Start of Data provided

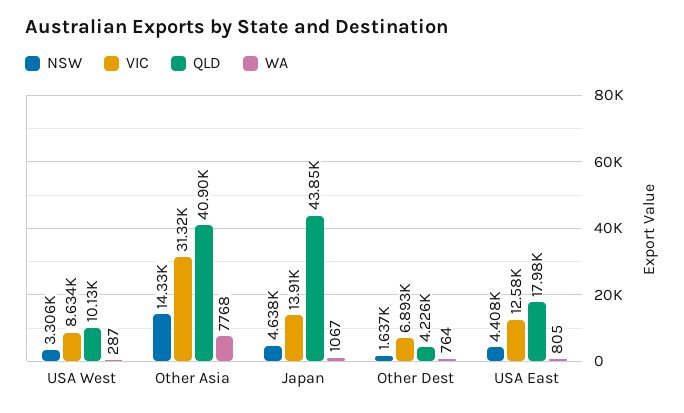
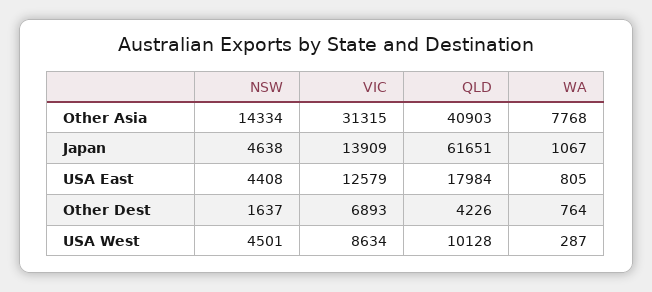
  {
    "NSW": {
-     "USA West": 3306,
+     "USA West": 4501,
      "Other Asia": 14334,
      "Japan": 4638,
      "Other Dest": 1637,
      "USA East": 4408
    },
    "VIC": {
      "USA West": 8634,
      "Other Asia": 31315,
      "Japan": 13909,
      "Other Dest": 6893,
      "USA East": 12579
    },
    "QLD": {
      "USA West": 10128,
      "Other Asia": 40903,
-     "Japan": 43850,
+     "Japan": 61651,
      "Other Dest": 4226,
      "USA East": 17984
    },
    "WA": {
      "USA West": 287,
      "Other Asia": 7768,
      "Japan": 1067,
      "Other Dest": 764,
      "USA East": 805
    }
  }

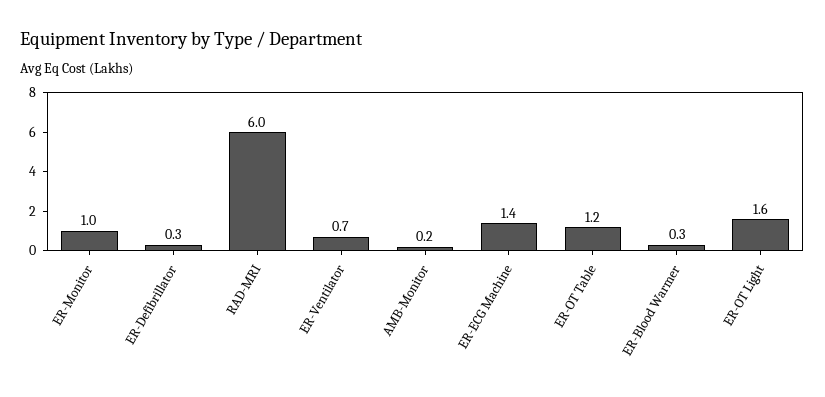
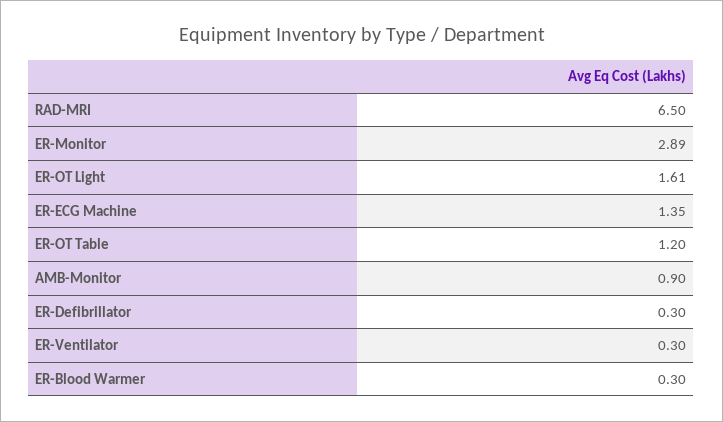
  {
-   "ER-Monitor": 1,
+   "ER-Monitor": 2.89,
    "ER-Defibrillator": 0.3,
-   "RAD-MRI": 6,
+   "RAD-MRI": 6.5,
-   "ER-Ventilator": 0.7,
+   "ER-Ventilator": 0.3,
-   "AMB-Monitor": 0.2,
+   "AMB-Monitor": 0.9,
    "ER-ECG Machine": 1.35,
    "ER-OT Table": 1.2,
    "ER-Blood Warmer": 0.3,
    "ER-OT Light": 1.61
  }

End of Data provided

Lines containing the word "West" are to be located in the entries and copied.

-     "USA West": 3306,
+     "USA West": 4501,
      "USA West": 8634,
      "USA West": 10128,
      "USA West": 287,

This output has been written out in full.